PrologueA Chapter by ShepPrologue
Death is only the
beginning of something else for someone like Jeff Mandon. It is a rarity of a
life unfulfilled as he suffers, by his own rage, bound without a body as his
dreams are endless nightmares. The world cries out to him, but he cannot grasp
it as it sifts like sand between his fingers. His screams echo as he tries to
search for the boy, EJ, he left behind as he watched him become a man. Now
burdened with suffering, not there to help or guide him through life to relieve
his suffering or perhaps change his destiny, he cries out. “EJ, forgive me.” The
words seemed hollow as they left his trembling, cold lips. “EJ, where are you?
What have I done?” His mouth tasted of iron as the blood fell upon his dead
lips. Jeff could still smell the discharge of gunpowder, and after the light
dimmed from his eyes, he lay dead on the rich blue carpet of his room. Jeff was
almost nineteen. His face still held the innocence of a young boy with blond
hair, which seemed white when the sun fell upon it. He was seven feet tall and
barely cast a shadow in the world at the time. He
had just received his LDS mission call when he graduated that following year as
a high school basketball star. His parents, who held a prominent position in
their church, were so proud. What more could they want than to have Jeff follow
in his father’s footsteps? Jeff would stand by their side after two years when
he returned from his mission, basking in the glory and power while others
kneeled before them like dogs begging for scraps at the table. They
couldn’t wait for him to join their crusade, helping Morgan rule this world and
many others beyond the realm of Time. Instead, old men followed a puppet
president entrenched in Washington, daring to lead Congress. No. They need a
better man to rule them, who could set aside petty arguments. As Jeff’s mother
held his cold hand as he lay in a blue silver casket, she would call him her
blue-eyed baby boy. She mumbled. “That strong chin makes him look so much like
his father. “Oh, why, Jeff, why? You could have had it all.” He
tried to comfort her, but the living could not hear the dead. “Mother, it was
Morgan. Your colleague, your friend,” but it was no use. The darkness, now cold
against his skin, as he tried to move but was bound by some unseen force. He
heard laughter all around him, the sound of Morgan’s voice. “At
last, it is over, and you have lost. How dare you go against our plans? The boy
will be mine! And the White
Solon will never rise.” The
words still echoed as the darkness receded, and he could move freely. Jeff sat
up, shaking the last thoughts as he glanced around, seeing his body fade like a
bad dream. Yet it was not a dream, for he remembers it clearly to the smallest
detail. Jeff remembered Morgan walking into his bedroom uninvited placed the
rifle into his hands. He could still feel the cold, hardened steel pressed
against his head and his finger tightening around the trigger. Jeff turned to
ask why. But it was too late as he watched the knob on the door turn and the
door open and saw EJ’s surprised young face for the last Time. Jeff
tried to shake the images from his mind for the hundredth time, but they always
left him cold, like the graveyard where his bones lay after all these years. He
looked up from his book to find Bowden staring at him. His cool blue eyes and
raven black hair hung loosely over his broad shoulders. He
was not a big man, an average height of six feet even, with high cheekbones and
smooth lips that smiled occasionally. People knew him as a prankster in his
younger years, but now he is a simple librarian of ancient languages and runes.

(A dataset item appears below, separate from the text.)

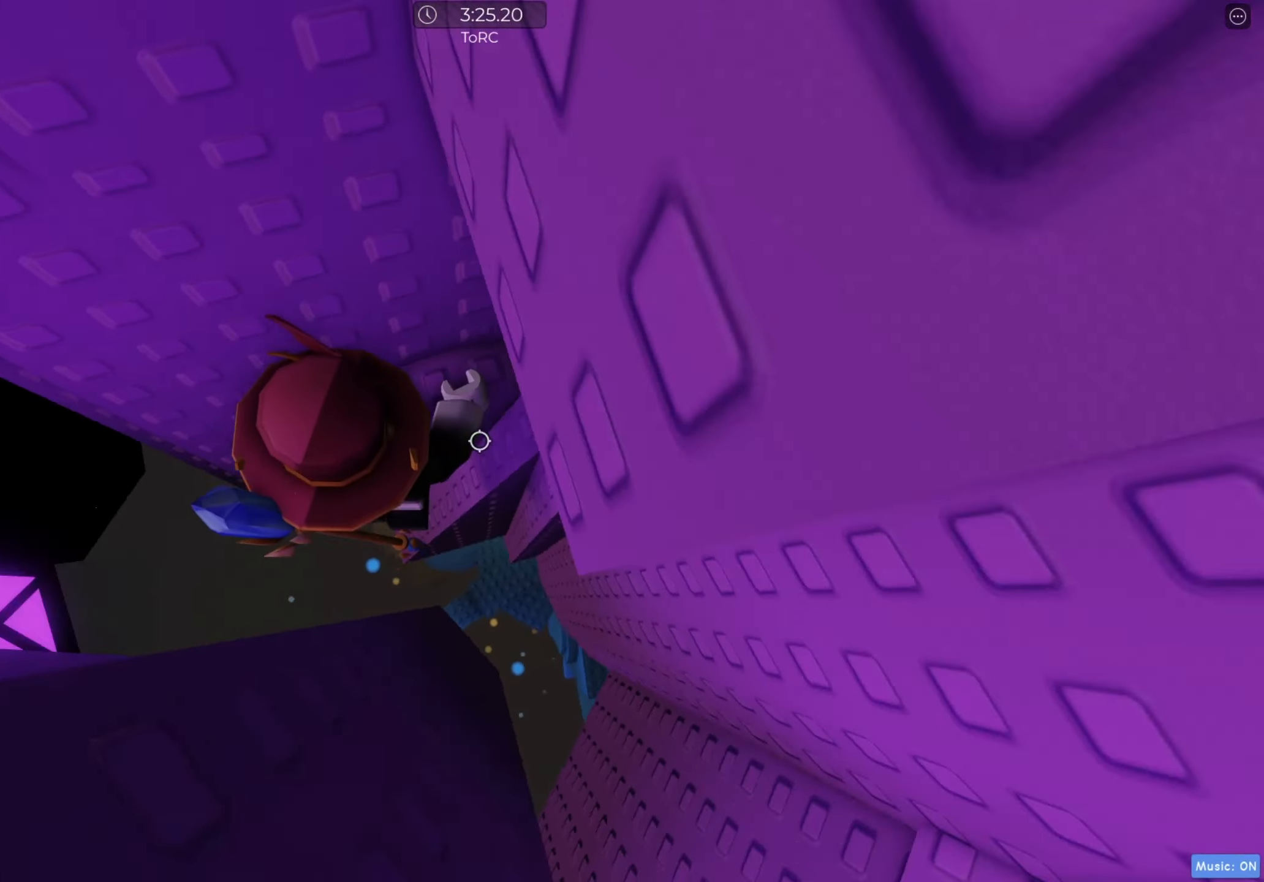
{"keys": [], "events": [[67, "a", "down"], [67, "w", "down"], [283, "w", "up"], [300, "a", "up"]]}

He had been his mentor and teacher for thirty years and still looked like a man
not a day over three hundred in wizard years. It had become his duty to find
the missing link that links the boy to the Dark Prince and the White Solon and
the whereabouts of the missing boy EJ as he searches the hidden libraries
beyond the looking glass. Jeff’s
anger and rage seemed to linger beyond the veil of Time as he looked for his
charge, EJ Stuart. For some reason, he had lost him in the world in which he
lives. And it did not help to know that his charge was in danger of losing his
life if he could not find him or the connection. According to his good friend
Derrick, a member of Death in charge of the human world, the boy lived in and
used to live in before he became EJ’s guardian. Jeff growled impatiently. “EJ, where
are you? Morgan, what have you done?” Jeff said, slamming another old history
book closed loud enough to anger his mentor and close friend, Bowden, as he
watched his notes slip to the floor in a messy heap. * * * * In
the distance, Morgan stood against a tree near an untended graveyard that only
the ghost haunts these days. It has been centuries since it has seen an actual
person and even longer since Morgan visited this particular graveyard. For in
it, the buried bones of both his parents, Glen, and Melee Tremens. The thoughts
of his father still anger him. Hess, his master, was right after all. He needed
to die. But even his brothers, Orayon and Daygan, have vacant tombs that still
elude him after all these years. Yet this was not the reason he was here.
Morgan was not here to pay his respects to the dead as they whispered among the
graves. No,
he was here to obtain a contract from a young man named Jim Stuart. The boy’s
soon to be a father, according to geological recorders of this Time period.
Morgan carefully sifted through the pages and notes regarding the place and time
Jim would be most vulnerable and willing to give anything to spare his own
life. So,
he meditates in a large circle that he had drawn moments ago with black magic,
using the bones of the dead taken from this graveyard and grounded them into a
fine powder. The bones Morgan used had to come from his father and his mother.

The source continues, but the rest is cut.